Step 3: Select the Source File

Browse to your JSON or CSV file.

Step 4: Configure Import Options

  • Column mapping (CSV only): Map CSV columns to DynamoDB attribute names and select the attribute type (S, N, BOOL, L, M, etc.) for each column.
  • Batch size: Number of items per BatchWriteItem request. Default: 25 (DynamoDB maximum).
  • Skip errors: Log failed items to an error file and continue, rather than stopping on the first error.

Step 5: Run the Import

Click Import. DocKit sends BatchWriteItem requests in parallel, respecting DynamoDB's rate limits. A progress indicator shows items written and any errors.

Supported Formats

FormatImportExportES/OSDynamoDBNotes
JSONFull fidelity, supports nested objects
CSVFlat data only; requires column mapping on import
Elasticsearch BulkFastest for ES/OS migrations

Troubleshooting

Export fails with "scroll context missing"

This happens when an Elasticsearch scroll context expires during a large export. DocKit automatically retries with a new scroll context. If this occurs frequently, check that your Elasticsearch scroll timeout is set to at least 5m.

Import is slow

  • Increase batch size to 1000–2000 documents per request.
  • Increase concurrency to 4–8 parallel requests.
  • Ensure the target cluster is not under heavy load.
  • For DynamoDB, check that the table has sufficient provisioned write capacity or is in on-demand mode.

CSV import shows incorrect types

Use the column mapping dialog to explicitly set the type for each CSV column.
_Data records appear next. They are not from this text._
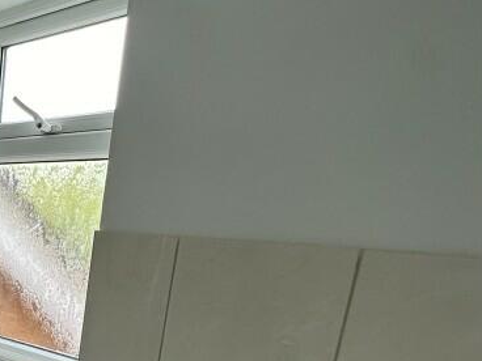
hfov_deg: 32.5
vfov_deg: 35.1
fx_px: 543
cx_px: -177
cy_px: 311
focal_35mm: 39
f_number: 2.2
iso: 50
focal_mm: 2.22
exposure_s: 1/99
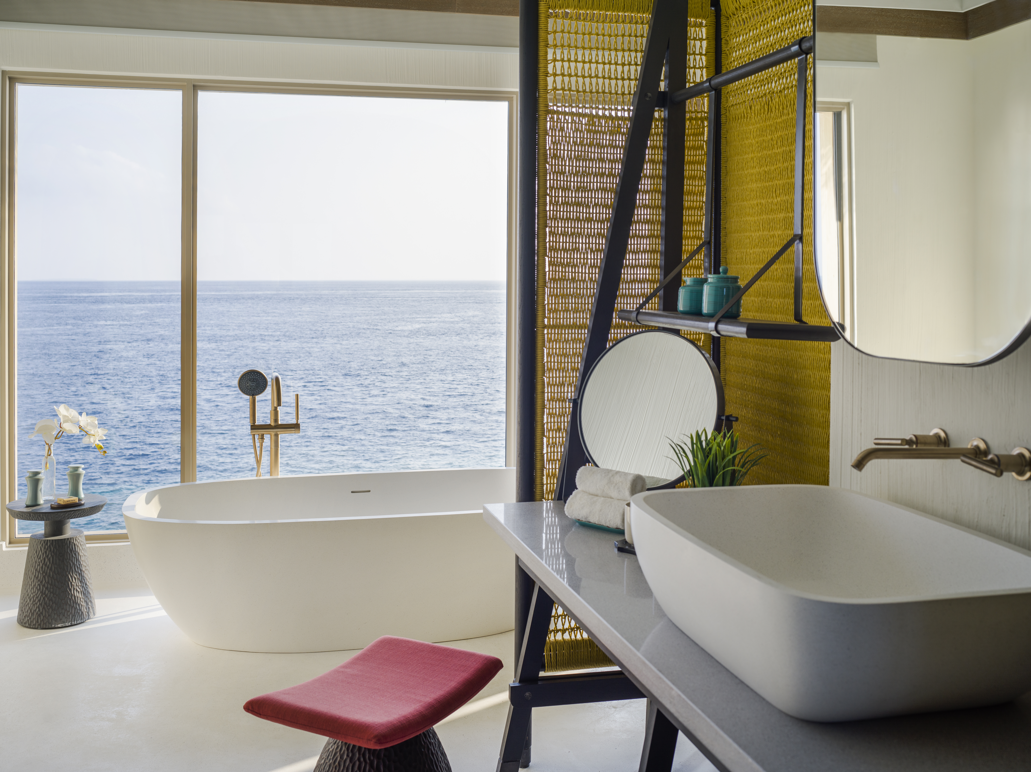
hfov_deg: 52.6
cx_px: 516
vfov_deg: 40.7
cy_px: 386
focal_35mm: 35
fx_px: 1042
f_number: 9
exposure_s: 1/320
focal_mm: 45
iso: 200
DocKit defaults to String for columns it cannot auto-detect.

DynamoDB import fails with throughput exceeded

Lower the batch size or reduce the concurrency. Alternatively, switch the DynamoDB table to On-Demand billing mode before the import to avoid throttling.

File not found after export

Check the output path you specified in the Export dialog. If the path includes directories that do not exist, DocKit will fail silently. Ensure all parent directories exist before exporting.